-- PROBLEM TO SOLVE --
Starting at the beginning of the records and going on through the line with "[211, 309, 720, 390]", rewrite those lines as a JSON list of strings, one string per line. Skip blank lines and leave the pictures out.

-- MATERIAL PROVIDED --
****

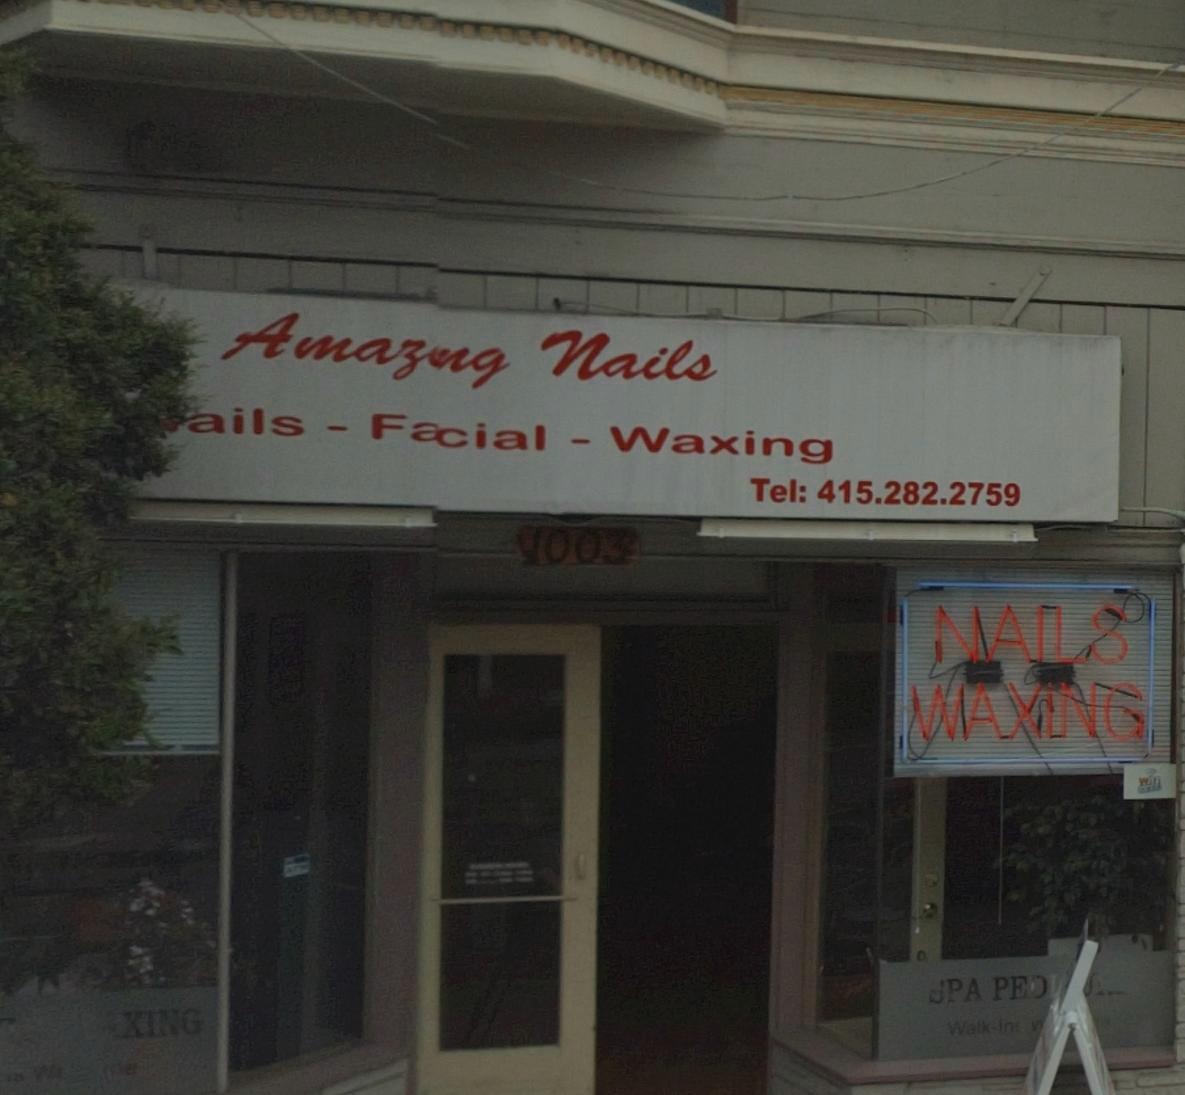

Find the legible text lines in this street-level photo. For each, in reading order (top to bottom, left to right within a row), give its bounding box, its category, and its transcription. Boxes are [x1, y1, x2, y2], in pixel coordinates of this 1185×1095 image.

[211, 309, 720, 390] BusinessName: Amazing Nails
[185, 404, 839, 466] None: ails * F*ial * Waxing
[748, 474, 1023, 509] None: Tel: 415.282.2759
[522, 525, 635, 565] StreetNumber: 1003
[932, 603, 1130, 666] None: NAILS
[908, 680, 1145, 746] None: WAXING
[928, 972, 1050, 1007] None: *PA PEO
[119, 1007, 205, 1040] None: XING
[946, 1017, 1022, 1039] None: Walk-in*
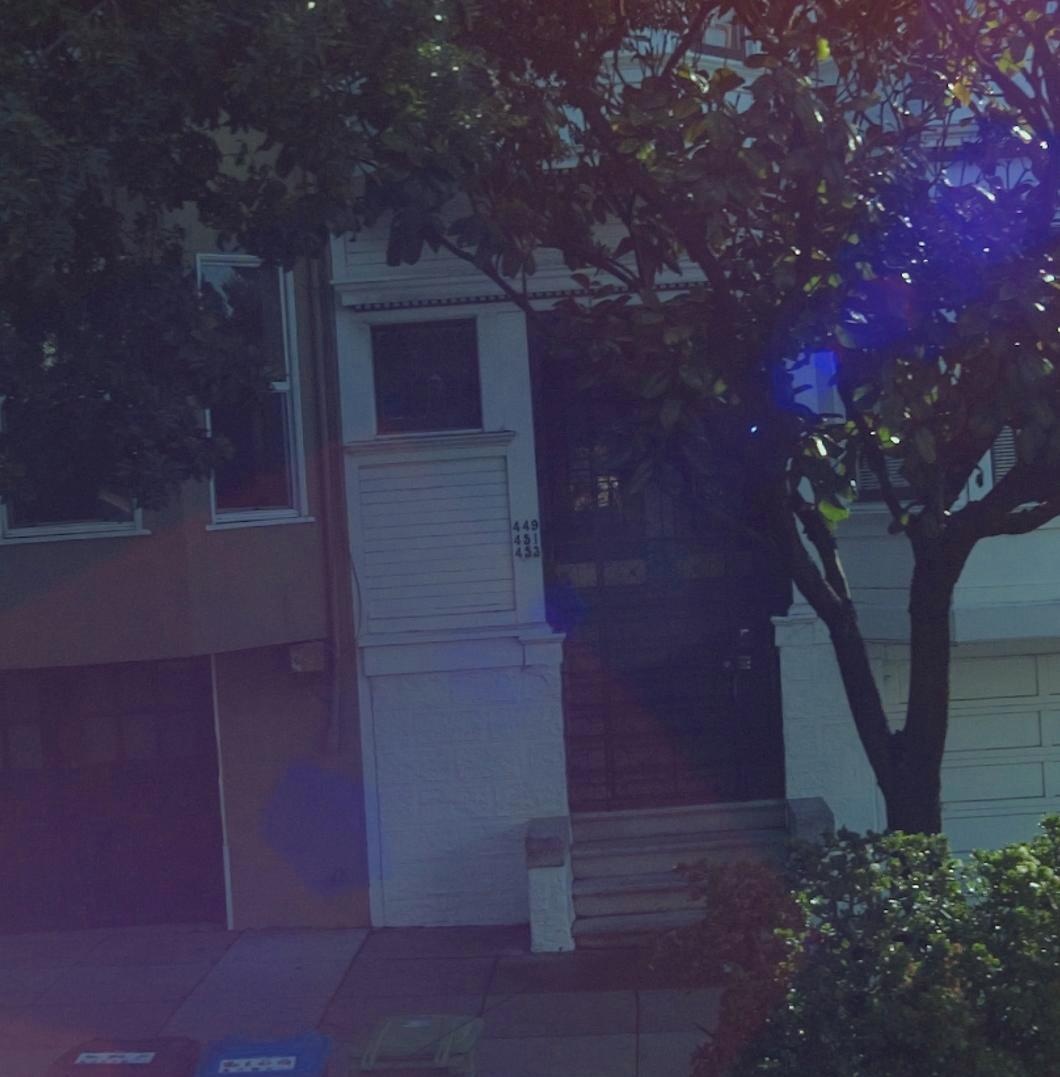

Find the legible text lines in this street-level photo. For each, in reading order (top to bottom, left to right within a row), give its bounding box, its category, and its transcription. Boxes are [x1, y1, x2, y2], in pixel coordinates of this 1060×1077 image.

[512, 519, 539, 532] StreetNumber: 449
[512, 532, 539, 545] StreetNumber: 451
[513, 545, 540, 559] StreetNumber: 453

****

-- TASK RESPONSE --
[
  "Find the legible text lines in this street-level photo. For each, in reading order (top to bottom, left to right within a row), give its bounding box, its category, and its transcription. Boxes are [x1, y1, x2, y2], in pixel coordinates of this 1185×1095 image.",
  "[211, 309, 720, 390] BusinessName: Amazing Nails"
]